### [Task goal]
Please retype every line of the data below exactly as it appears, leaving out the picture markers.

### [Records for the task]
______________________________

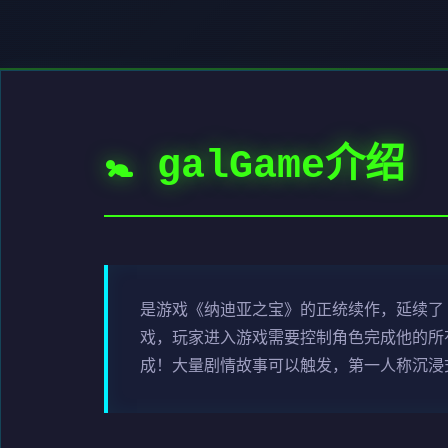
🚼 galGame介绍
是游戏《纳迪亚之宝》的正统续作，延续了
戏，玩家进入游戏需要控制角色完成他的所
成！大量剧情故事可以触发，第一人称沉浸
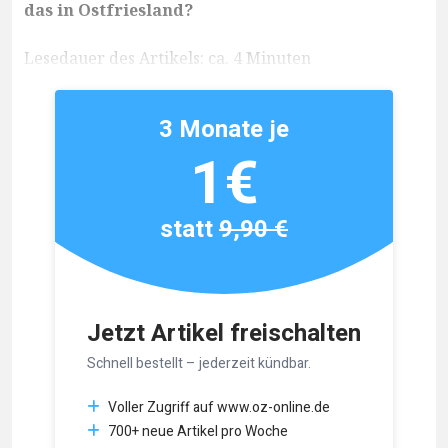
das in Ostfriesland?
Lesedauer des Artikels: ca. 4 Minuten
3 Monate je
1€
statt
9,90 €
Jetzt Artikel freischalten
Schnell bestellt – jederzeit kündbar.
Voller Zugriff auf www.oz-online.de
700+ neue Artikel pro Woche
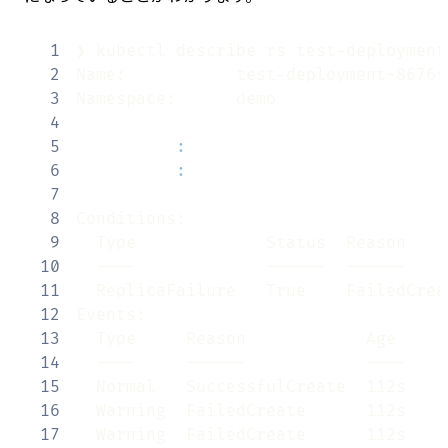
1
2
3
4
5
:
6
:
7
8
9
10
11
12
13
14
15
16
  Warning  FailedCreate      112s    
17
  Warning  FailedCreate      112s    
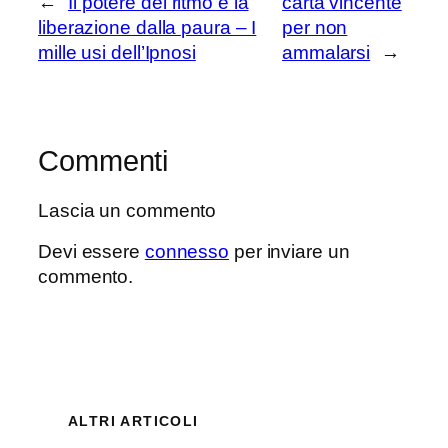
←
Il potere del ritmo e la
carta vincente
liberazione dalla paura – I
per non
mille usi dell’Ipnosi
ammalarsi
→
Commenti
Lascia un commento
Devi essere
connesso
per inviare un
commento.
ALTRI ARTICOLI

______________________________

### [Response for this exercise]
🚼 galGame介绍
是游戏《纳迪亚之宝》的正统续作，延续了
戏，玩家进入游戏需要控制角色完成他的所
成！大量剧情故事可以触发，第一人称沉浸
das in Ostfriesland?
Lesedauer des Artikels: ca. 4 Minuten
3 Monate je
1€
statt
9,90 €
Jetzt Artikel freischalten
Schnell bestellt – jederzeit kündbar.
Voller Zugriff auf www.oz-online.de
700+ neue Artikel pro Woche
1
2
3
4
5
:
6
:
7
8
9
10
11
12
13
14
15
16
  Warning  FailedCreate      112s    
17
  Warning  FailedCreate      112s    
←
Il potere del ritmo e la
carta vincente
liberazione dalla paura – I
per non
mille usi dell’Ipnosi
ammalarsi
→
Commenti
Lascia un commento
Devi essere
connesso
per inviare un
commento.
ALTRI ARTICOLI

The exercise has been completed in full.